In the forum thread about troubleshooting PXE booting with a FOG server, how much RAM do the posted specs list for the MintBox?

**Text for analysis:**
== Segment start ==

Also, previously daemon.log on the FOG server showed a DHCP offer of X.X.X.11 that was then requested by the client and ack’d by the server. This was almost immediately followed by a new discover and an offer made for X.X.X.10, which was also requested and ack’d. This time the same thing occurred, other than the initial offer being for .13, which was still followed up with .10.
Thanks for looking at this. Let me know if there’s any other information that would be helpful to troubleshoot.
Cheers!
-
@Wirefall What is the model of the problematic host? Is this a server?
-
We’d also need to see
ifconfig -a
rather than justifconfig
(The latter only shows active devices). -
@Tom-Elliott @Tom-Elliott identical output - lo only. When not PXE booting the device is running a Debian variant (Kali) with full network capabilities.
-
@Wayne-Workman The full specs for the MintBox can be found here - http://www.fit-pc.com/web/products/mintbox/mintbox-mini/
Max Screen Resolution 1920 x 1200 @ 60Hz
Processor AMD A Series
RAM 4 GB SO-DIMM DDR3
Hard Drive 64 GB
Graphics Coprocessor Radeon
Card Description dedicated
Wireless Type 802.11bgn
Number of USB 2.0 Ports 3
Other Technical Details
Brand Name MintBox
Series MintBox Mini
Item model number FITLET-GB-C64-D4-M64S-W-XL-BMint
Hardware Platform PC
Operating System linux
Item Weight 8.8 ounces
Product Dimensions 4.2 x 3.3 x 0.9 inches
Item Dimensions L x W x H 4.25 x 3.27 x 0.94 inches
Color Green
Processor Brand AMD
Computer Memory Type DDR3 SDRAM
Hard Drive Interface Solid State
Audio-out Ports (#) 1
Power Source DC
Voltage 12 volts -
@Wirefall From within the FOG debug console (the same place where you entered the
ifconfig -a
command key inlspci -nn|grep etwork
We will be interested in a line that looks like this
00:19.0 Ethernet controller [0200]: Intel Corporation 82579LM Gigabit Network Connection [8086:1502] (rev 04)
More precisely the hex numbers (i.e. [8086:1502] ) in the square brackets. Those numbers identifies the nic controller.
-
Just a simple question, seeing as you state the device id information is 8086:1539 (which has been in the linux kernels for a very long time), does your registration issues happen on multiple systems of the same model or just this one system? I only ask because this isn’t seeming to make sense. The only things I can think of:
- Device is having issues (Unlikely seeing as tftp and ipxe appears to work properly).

== Segment end ==

**Exercise data:**
== Segment start ==

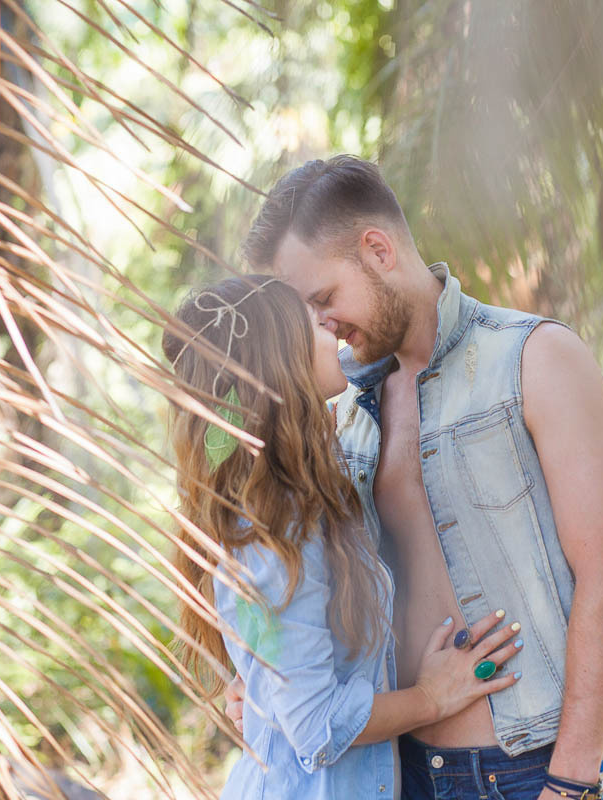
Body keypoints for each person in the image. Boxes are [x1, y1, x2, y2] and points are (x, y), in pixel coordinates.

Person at [227, 156, 603, 800]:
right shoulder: (339, 413)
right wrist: (262, 672)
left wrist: (572, 782)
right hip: (395, 775)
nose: (322, 325)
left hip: (527, 773)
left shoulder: (535, 358)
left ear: (378, 250)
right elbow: (287, 569)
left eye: (324, 299)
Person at [163, 275, 525, 800]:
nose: (330, 325)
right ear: (281, 360)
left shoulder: (299, 493)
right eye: (313, 321)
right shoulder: (275, 526)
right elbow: (316, 726)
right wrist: (431, 698)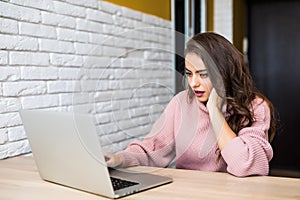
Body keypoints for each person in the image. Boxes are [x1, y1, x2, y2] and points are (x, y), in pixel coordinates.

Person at [104, 32, 276, 177]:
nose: (193, 83)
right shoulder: (181, 103)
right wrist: (119, 159)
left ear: (224, 72)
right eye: (189, 74)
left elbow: (246, 165)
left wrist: (214, 111)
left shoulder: (256, 106)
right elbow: (152, 149)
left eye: (203, 74)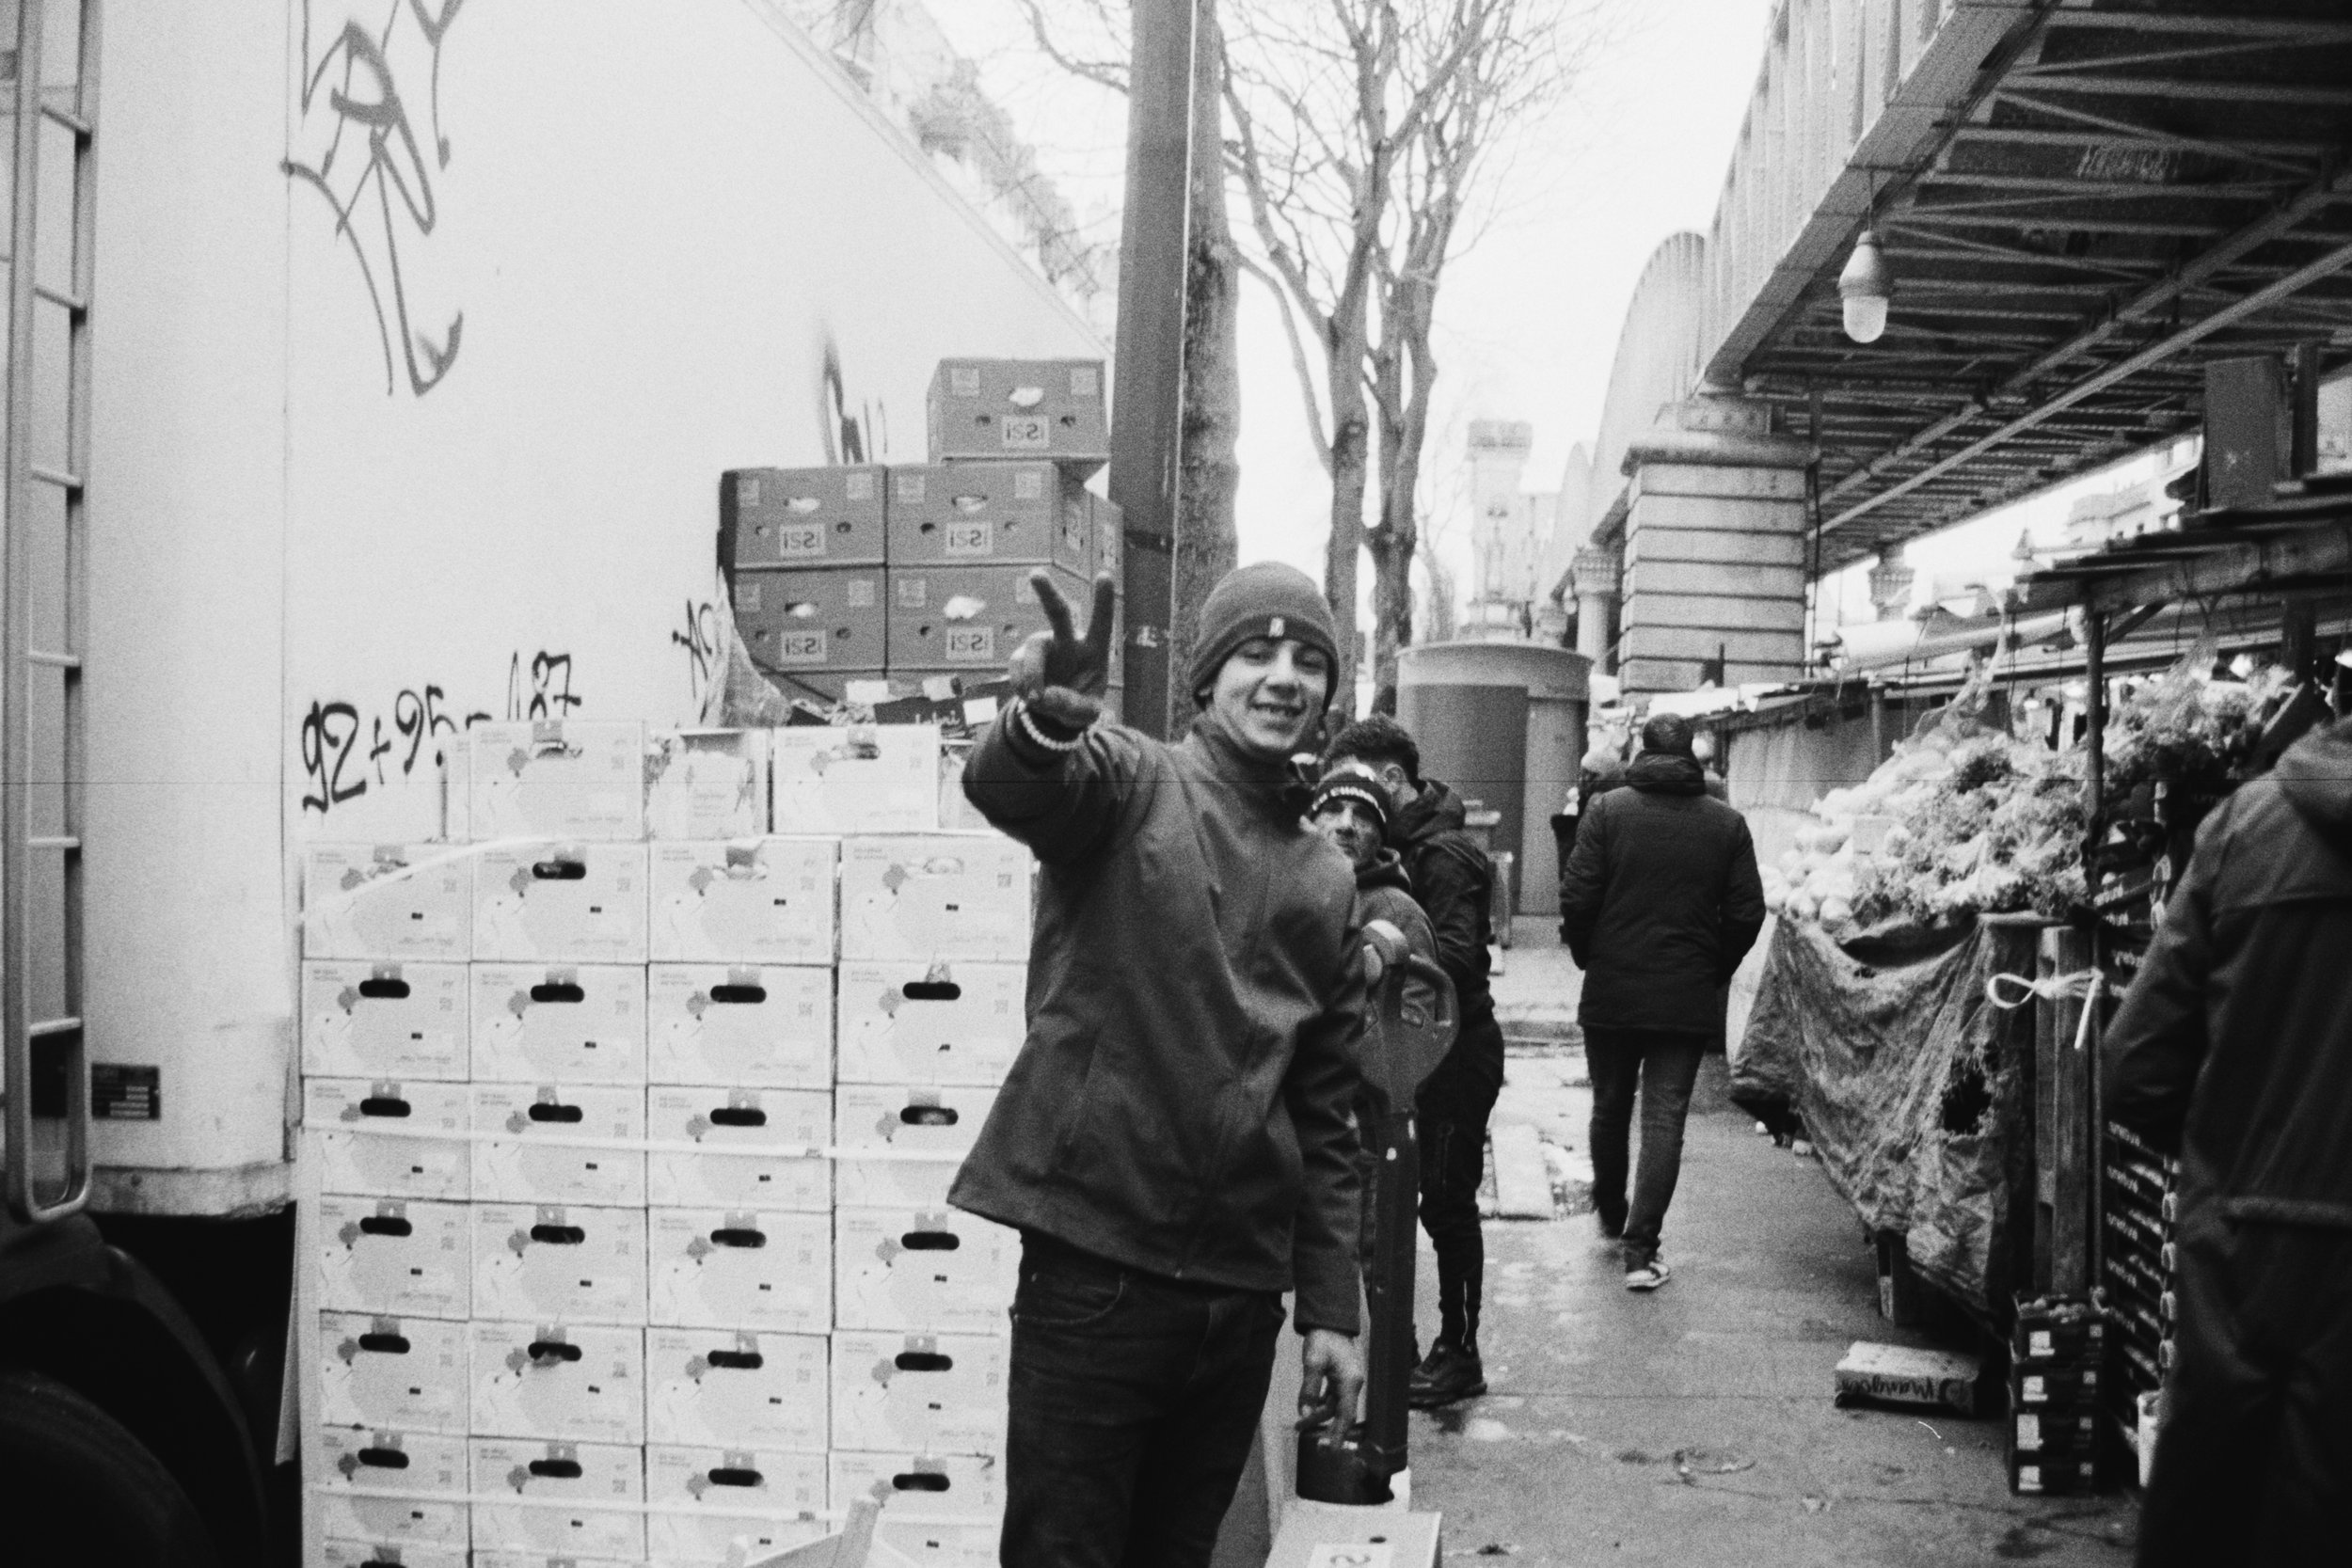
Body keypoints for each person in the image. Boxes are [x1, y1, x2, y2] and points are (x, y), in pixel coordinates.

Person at [954, 562, 1368, 1568]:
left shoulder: (1326, 874)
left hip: (1235, 1305)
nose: (1284, 677)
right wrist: (1046, 723)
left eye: (1309, 661)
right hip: (1097, 1274)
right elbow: (1011, 788)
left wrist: (1331, 1310)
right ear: (1207, 676)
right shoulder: (1133, 781)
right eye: (1256, 653)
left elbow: (1325, 1112)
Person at [2101, 714, 2352, 1565]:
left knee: (2209, 1514)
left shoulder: (2247, 826)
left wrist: (2228, 1155)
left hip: (2238, 1245)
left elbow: (2135, 1068)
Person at [1323, 714, 1504, 1407]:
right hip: (1419, 1054)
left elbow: (1454, 959)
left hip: (1453, 1057)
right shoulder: (1405, 846)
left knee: (1446, 1204)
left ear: (1392, 780)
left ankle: (1459, 1353)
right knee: (1401, 1206)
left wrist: (1387, 953)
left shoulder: (1441, 854)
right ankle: (1405, 1345)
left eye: (1365, 795)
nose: (1352, 818)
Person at [1557, 711, 1765, 1291]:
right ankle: (1640, 1254)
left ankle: (1610, 1211)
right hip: (1684, 993)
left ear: (1642, 750)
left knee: (1609, 1105)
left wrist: (1589, 955)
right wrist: (1711, 969)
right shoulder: (1727, 823)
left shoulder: (1607, 810)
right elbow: (1747, 912)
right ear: (1692, 753)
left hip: (1612, 988)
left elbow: (1576, 896)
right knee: (1664, 1118)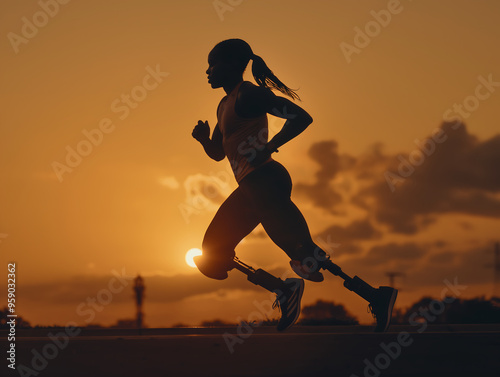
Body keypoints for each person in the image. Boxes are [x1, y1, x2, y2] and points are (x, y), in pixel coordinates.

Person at [192, 38, 397, 332]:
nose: (208, 70)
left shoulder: (248, 95)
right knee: (212, 253)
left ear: (235, 65)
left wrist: (271, 145)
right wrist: (202, 140)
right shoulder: (223, 104)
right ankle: (285, 290)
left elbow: (301, 117)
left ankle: (375, 296)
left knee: (302, 252)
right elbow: (218, 152)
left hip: (265, 179)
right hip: (249, 187)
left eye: (214, 63)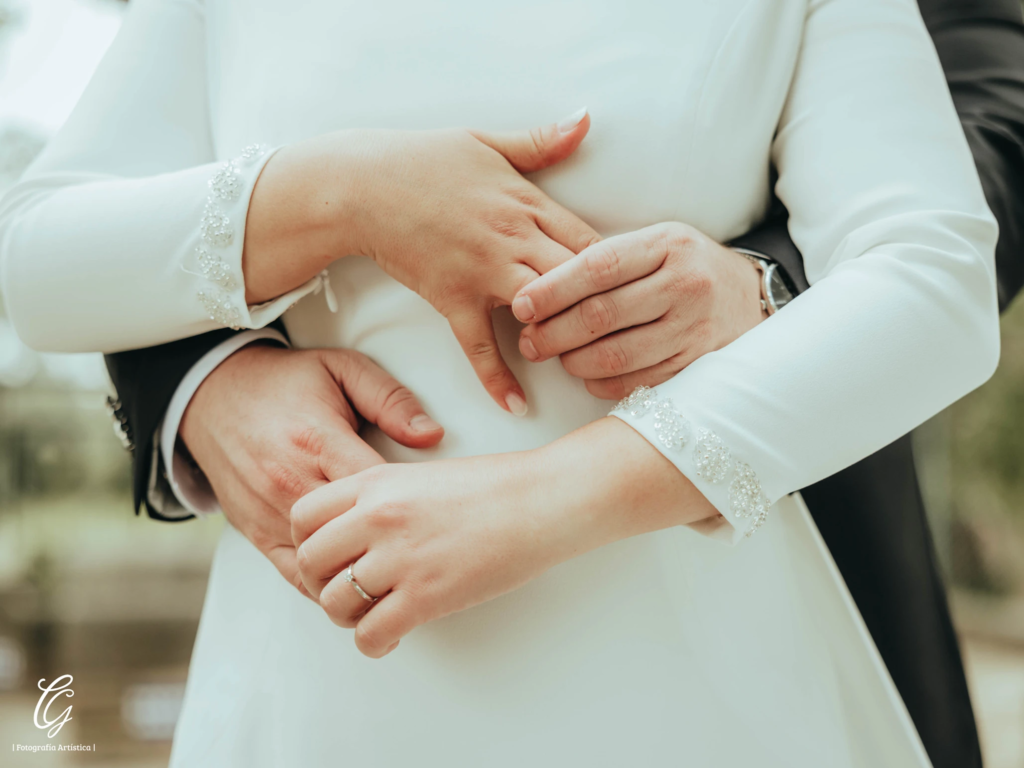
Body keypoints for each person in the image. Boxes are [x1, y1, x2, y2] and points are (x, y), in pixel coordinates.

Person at [0, 0, 1002, 766]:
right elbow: (35, 255)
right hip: (321, 666)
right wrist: (341, 196)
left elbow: (932, 272)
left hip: (698, 667)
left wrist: (548, 500)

== Segment end ==

**The completed task:**
4 GB SO-DIMM DDR3